Given information Start Marker

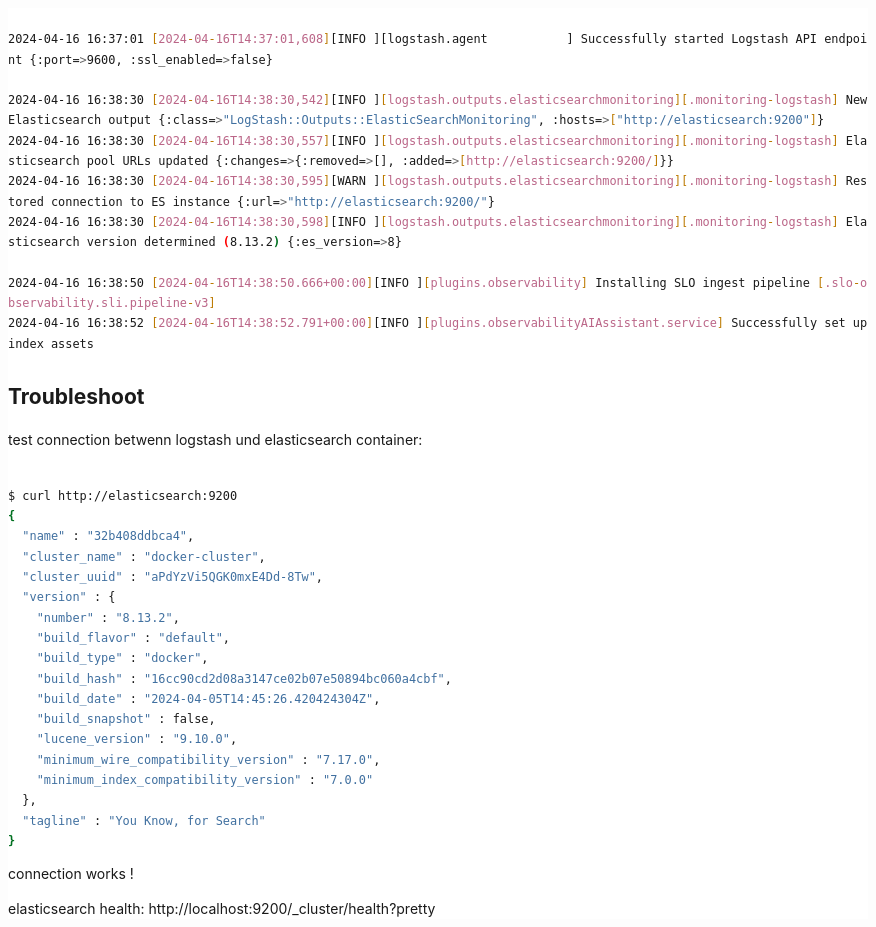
 ```bash

2024-04-16 16:37:01 [2024-04-16T14:37:01,608][INFO ][logstash.agent           ] Successfully started Logstash API endpoint {:port=>9600, :ssl_enabled=>false}

2024-04-16 16:38:30 [2024-04-16T14:38:30,542][INFO ][logstash.outputs.elasticsearchmonitoring][.monitoring-logstash] New Elasticsearch output {:class=>"LogStash::Outputs::ElasticSearchMonitoring", :hosts=>["http://elasticsearch:9200"]}
2024-04-16 16:38:30 [2024-04-16T14:38:30,557][INFO ][logstash.outputs.elasticsearchmonitoring][.monitoring-logstash] Elasticsearch pool URLs updated {:changes=>{:removed=>[], :added=>[http://elasticsearch:9200/]}}
2024-04-16 16:38:30 [2024-04-16T14:38:30,595][WARN ][logstash.outputs.elasticsearchmonitoring][.monitoring-logstash] Restored connection to ES instance {:url=>"http://elasticsearch:9200/"}
2024-04-16 16:38:30 [2024-04-16T14:38:30,598][INFO ][logstash.outputs.elasticsearchmonitoring][.monitoring-logstash] Elasticsearch version determined (8.13.2) {:es_version=>8}

2024-04-16 16:38:50 [2024-04-16T14:38:50.666+00:00][INFO ][plugins.observability] Installing SLO ingest pipeline [.slo-observability.sli.pipeline-v3]
2024-04-16 16:38:52 [2024-04-16T14:38:52.791+00:00][INFO ][plugins.observabilityAIAssistant.service] Successfully set up index assets

```

## Troubleshoot
test connection betwenn logstash und elasticsearch container:
```bash

$ curl http://elasticsearch:9200
{
  "name" : "32b408ddbca4",
  "cluster_name" : "docker-cluster",
  "cluster_uuid" : "aPdYzVi5QGK0mxE4Dd-8Tw",
  "version" : {
    "number" : "8.13.2",
    "build_flavor" : "default",
    "build_type" : "docker",
    "build_hash" : "16cc90cd2d08a3147ce02b07e50894bc060a4cbf",
    "build_date" : "2024-04-05T14:45:26.420424304Z",
    "build_snapshot" : false,
    "lucene_version" : "9.10.0",
    "minimum_wire_compatibility_version" : "7.17.0",
    "minimum_index_compatibility_version" : "7.0.0"
  },
  "tagline" : "You Know, for Search"
} 

```
connection works !


elasticsearch health:
http://localhost:9200/_cluster/health?pretty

Given information End Marker

| Exercise description |
Provide the number of lines in the preceding entries that include the string "connection", with no other words.

| Written solution |
3